Personnel. Subspace will implement appropriate technical and organizational measures to ensure that Personnel do not Process Subscriber Personal Data except as set out in the Agreement. Subspace must ensure that all Personnel authorized to Process Personal Data are subject to a contractual or statutory obligation of confidentiality. Subspace will regularly train Personnel regarding the protection of Personal Data.

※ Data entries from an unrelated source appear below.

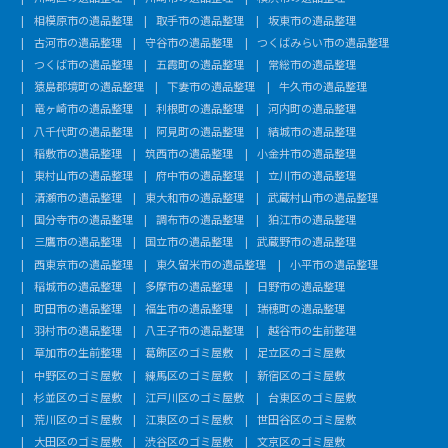
相模原市の遺品整理
取手市の遺品整理
坂東市の遺品整理
古河市の遺品整理
守谷市の遺品整理
つくばみらい市の遺品整理
つくば市の遺品整理
五霞町の遺品整理
常総市の遺品整理
猿島郡境町の遺品整理
下妻市の遺品整理
牛久市の遺品整理
竜ヶ崎市の遺品整理
利根町の遺品整理
河内町の遺品整理
八千代町の遺品整理
阿見町の遺品整理
結城市の遺品整理
稲敷市の遺品整理
筑西市の遺品整理
小金井市の遺品整理
東村山市の遺品整理
府中市の遺品整理
立川市の遺品整理
清瀬市の遺品整理
東大和市の遺品整理
武蔵村山市の遺品整理
国分寺市の遺品整理
調布市の遺品整理
狛江市の遺品整理
三鷹市の遺品整理
国立市の遺品整理
武蔵野市の遺品整理
西東京市の遺品整理
東久留米市の遺品整理
小平市の遺品整理
稲城市の遺品整理
多摩市の遺品整理
日野市の遺品整理
町田市の遺品整理
福生市の遺品整理
瑞穂町の遺品整理
羽村市の遺品整理
八王子市の遺品整理
越谷市の生前整理
草加市の生前整理
葛飾区のゴミ屋敷
足立区のゴミ屋敷
中野区のゴミ屋敷
練馬区のゴミ屋敷
新宿区のゴミ屋敷
杉並区のゴミ屋敷
江戸川区のゴミ屋敷
台東区のゴミ屋敷
荒川区のゴミ屋敷
江東区のゴミ屋敷
世田谷区のゴミ屋敷
大田区のゴミ屋敷
渋谷区のゴミ屋敷
文京区のゴミ屋敷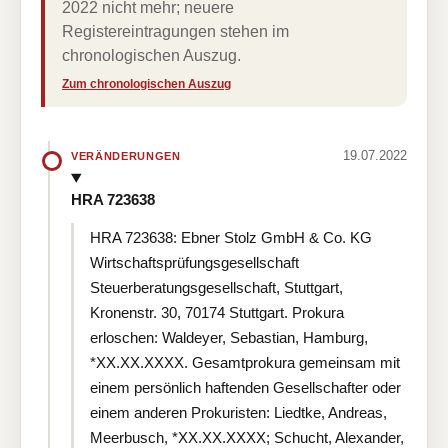
2022 nicht mehr; neuere
Registereintragungen stehen im
chronologischen Auszug.
Zum chronologischen Auszug
19.07.2022
VERÄNDERUNGEN
HRA 723638
HRA 723638: Ebner Stolz GmbH & Co. KG
Wirtschaftsprüfungsgesellschaft
Steuerberatungsgesellschaft, Stuttgart,
Kronenstr. 30, 70174 Stuttgart. Prokura
erloschen: Waldeyer, Sebastian, Hamburg,
*XX.XX.XXXX. Gesamtprokura gemeinsam mit
einem persönlich haftenden Gesellschafter oder
einem anderen Prokuristen: Liedtke, Andreas,
Meerbusch, *XX.XX.XXXX; Schucht, Alexander,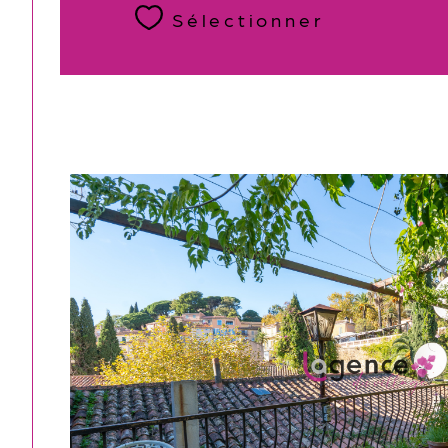
Sélectionner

Security and Personal Data Breaches. Subspace will implement technical and organizational measures to ensure a level of security appropriate to the risks presented by the Processing of Personal Data, in particular those set out in Section I to this Policy. Subspace must inform Subscriber without undue delay after becoming aware of a Personal Data Breach involving Subscriber Personal Data. Subspace will, either in the initial notice or in subsequent notices promptly as the information becomes available, inform Subscriber of: (i) the nature of the Personal Data Breach, the categories and number of Data Subjects, the categories and amount of Subscriber Personal Data impacted, the likely consequences of the Personal Data Breach, to the extent reasonably known; and (ii) commercially reasonable measures taken or proposed to be taken to address the Personal Data Breach and mitigate possible adverse effects, in Subspace’s sole discretion. If Subspace’s notice or subsequent notices are delayed, Subspace will also provide reasons for the delay. Subspace will document all Personal Data Breaches involving Subscriber Personal Data.

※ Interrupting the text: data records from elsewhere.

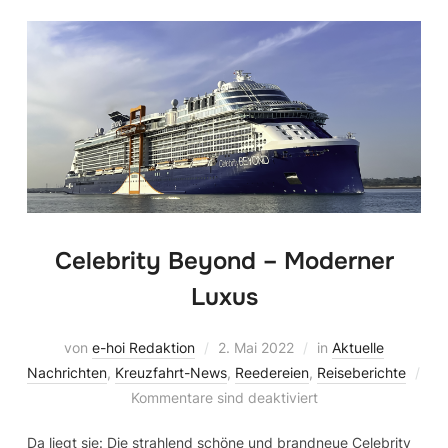
Celebrity Beyond – Moderner
Luxus
von
e-hoi Redaktion
2. Mai 2022
in
Aktuelle
Nachrichten
,
Kreuzfahrt-News
,
Reedereien
,
Reiseberichte
Kommentare sind deaktiviert
Da liegt sie: Die strahlend schöne und brandneue Celebrity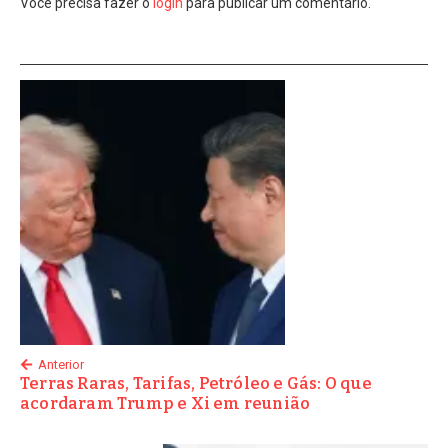
Você precisa fazer o
login
para publicar um comentário.
Anterior
Terras Raras, Tarifas, Petróleo e Gás: O que
acordaram Trump e Xi em reunião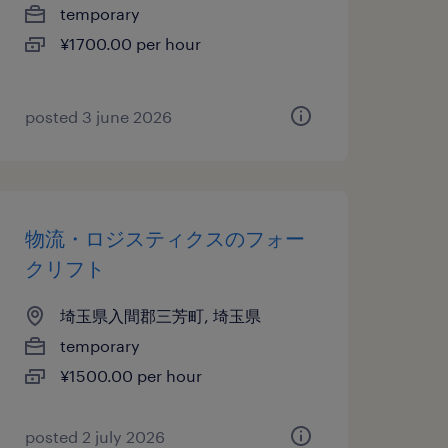
temporary
¥1700.00 per hour
posted 3 june 2026
物流・ロジスティクスのフォー
クリフト
埼玉県入間郡三芳町, 埼玉県
temporary
¥1500.00 per hour
posted 2 july 2026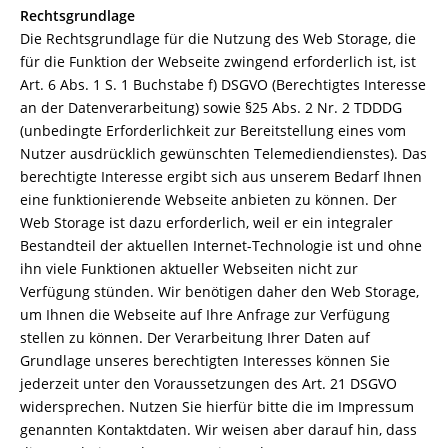
Rechtsgrundlage
Die Rechtsgrundlage für die Nutzung des Web Storage, die
für die Funktion der Webseite zwingend erforderlich ist, ist
Art. 6 Abs. 1 S. 1 Buchstabe f) DSGVO (Berechtigtes Interesse
an der Datenverarbeitung) sowie §25 Abs. 2 Nr. 2 TDDDG
(unbedingte Erforderlichkeit zur Bereitstellung eines vom
Nutzer ausdrücklich gewünschten Telemediendienstes). Das
berechtigte Interesse ergibt sich aus unserem Bedarf Ihnen
eine funktionierende Webseite anbieten zu können. Der
Web Storage ist dazu erforderlich, weil er ein integraler
Bestandteil der aktuellen Internet-Technologie ist und ohne
ihn viele Funktionen aktueller Webseiten nicht zur
Verfügung stünden. Wir benötigen daher den Web Storage,
um Ihnen die Webseite auf Ihre Anfrage zur Verfügung
stellen zu können. Der Verarbeitung Ihrer Daten auf
Grundlage unseres berechtigten Interesses können Sie
jederzeit unter den Voraussetzungen des Art. 21 DSGVO
widersprechen. Nutzen Sie hierfür bitte die im Impressum
genannten Kontaktdaten. Wir weisen aber darauf hin, dass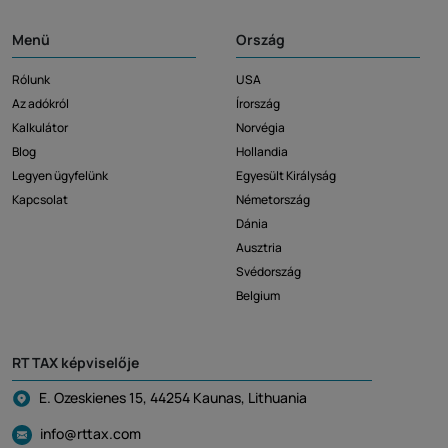
Menü
Ország
Rólunk
USA
Az adókról
Írország
Kalkulátor
Norvégia
Blog
Hollandia
Legyen ügyfelünk
Egyesült Királyság
Kapcsolat
Németország
Dánia
Ausztria
Svédország
Belgium
RT TAX képviselője
E. Ozeskienes 15, 44254 Kaunas, Lithuania
info@rttax.com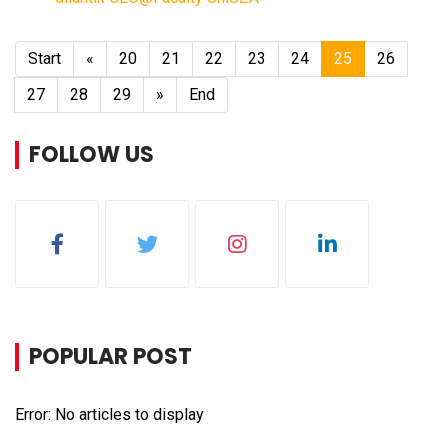
Start
«
20
21
22
23
24
25
26
27
28
29
»
End
FOLLOW US
POPULAR POST
Error: No articles to display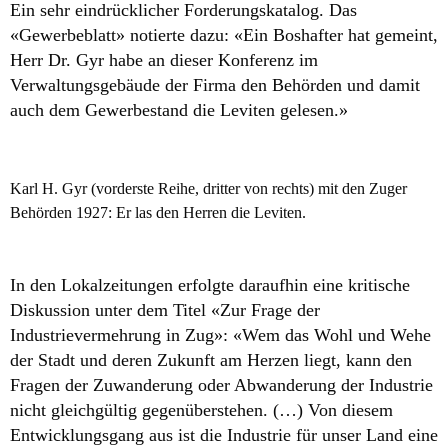
Ein sehr eindrücklicher Forderungskatalog. Das
«Gewerbeblatt» notierte dazu: «Ein Boshafter hat gemeint,
Herr Dr. Gyr habe an dieser Konferenz im
Verwaltungsgebäude der Firma den Behörden und damit
auch dem Gewerbestand die Leviten gelesen.»
Karl H. Gyr (vorderste Reihe, dritter von rechts) mit den Zuger
Behörden 1927: Er las den Herren die Leviten.
In den Lokalzeitungen erfolgte daraufhin eine kritische
Diskussion unter dem Titel «Zur Frage der
Industrievermehrung in Zug»: «Wem das Wohl und Wehe
der Stadt und deren Zukunft am Herzen liegt, kann den
Fragen der Zuwanderung oder Abwanderung der Industrie
nicht gleichgültig gegenüberstehen. (…) Von diesem
Entwicklungsgang aus ist die Industrie für unser Land eine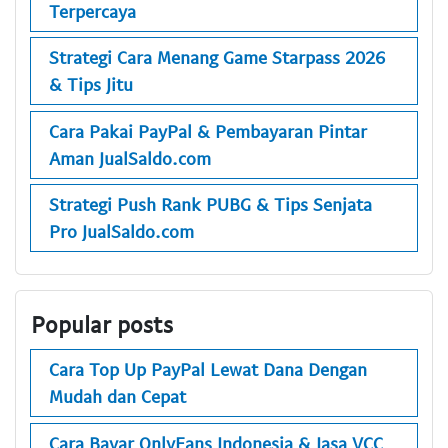
Terpercaya
Strategi Cara Menang Game Starpass 2026
& Tips Jitu
Cara Pakai PayPal & Pembayaran Pintar
Aman JualSaldo.com
Strategi Push Rank PUBG & Tips Senjata
Pro JualSaldo.com
Popular posts
Cara Top Up PayPal Lewat Dana Dengan
Mudah dan Cepat
Cara Bayar OnlyFans Indonesia & Jasa VCC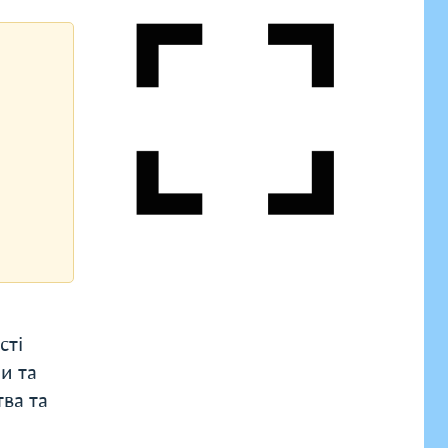
сті
ри та
тва та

Assistance. Subspace will assist Subscriber, including by implementing appropriate technical and organizational measures at no additional cost to Subscriber, and, at reasonable cost, with the fulfilment of Subscriber’s own obligations under the Data Protection Laws in relation to Subscriber Personal Data. Unless prohibited by Swiss, United Kingdom, EU, EEA, or their respective member states’ law, Subspace must inform Subscriber without undue delay if Subspace: (i) receives a request, complaint or other inquiry regarding the Processing of Subscriber Personal Data from a Data Subject or Supervisory Authority; (ii) receives a binding or non-binding request to disclose Subscriber Personal Data from law enforcement, courts or any government body; (iii) is subject to a legal obligation that requires Subspace to Process Subscriber Personal Data in contravention of Subscriber’s instructions; or (iv) is otherwise unable to comply with the Data Protection Laws or this Section II in relation to the Subscriber Personal Data. Unless prohibited by Swiss, United Kingdom, EU, EEA, or their respective member states’ law, Subspace will obtain Subscriber’s written authorization before responding to, or complying with any requests, orders, or legal obligations referred to in this Section, unless prohibited from doing so by applicable law.

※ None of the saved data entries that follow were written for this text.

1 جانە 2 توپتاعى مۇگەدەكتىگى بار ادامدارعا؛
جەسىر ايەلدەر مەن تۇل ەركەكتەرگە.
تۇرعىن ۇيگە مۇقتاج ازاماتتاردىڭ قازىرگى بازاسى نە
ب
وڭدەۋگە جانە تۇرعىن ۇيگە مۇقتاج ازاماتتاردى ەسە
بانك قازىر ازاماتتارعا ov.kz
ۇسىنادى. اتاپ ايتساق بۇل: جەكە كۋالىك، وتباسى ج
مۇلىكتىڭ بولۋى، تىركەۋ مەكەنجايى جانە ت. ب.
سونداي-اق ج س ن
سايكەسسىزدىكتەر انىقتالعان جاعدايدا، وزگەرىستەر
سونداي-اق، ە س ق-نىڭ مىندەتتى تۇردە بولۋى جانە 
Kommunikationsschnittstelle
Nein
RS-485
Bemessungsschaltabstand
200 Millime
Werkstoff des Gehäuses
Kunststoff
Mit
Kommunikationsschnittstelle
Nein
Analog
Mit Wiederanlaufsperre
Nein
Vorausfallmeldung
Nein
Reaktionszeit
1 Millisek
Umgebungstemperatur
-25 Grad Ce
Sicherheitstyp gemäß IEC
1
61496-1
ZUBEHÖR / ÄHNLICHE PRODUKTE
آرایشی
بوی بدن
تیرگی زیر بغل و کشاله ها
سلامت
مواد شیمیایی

Audit. Subspace will make available to Subscriber all information reasonably necessary to demonstrate compliance with the obligations of the Data Protection Laws and this Section II, which relate to the Processing of Subscriber Personal Data, and allow for and contribute to reasonable audits, including inspections, conducted by a Supervisory Authority, Subscriber or another auditor mandated by Subscriber. Subscriber and Subspace will each bear their own costs related to an audit. In the absence of a Personal Data Breach caused by or resulting from Subspace’s acts or omissions or a request by a Supervisory Authority, in no event shall Subspace be subject to any audit or inspection more than once annually.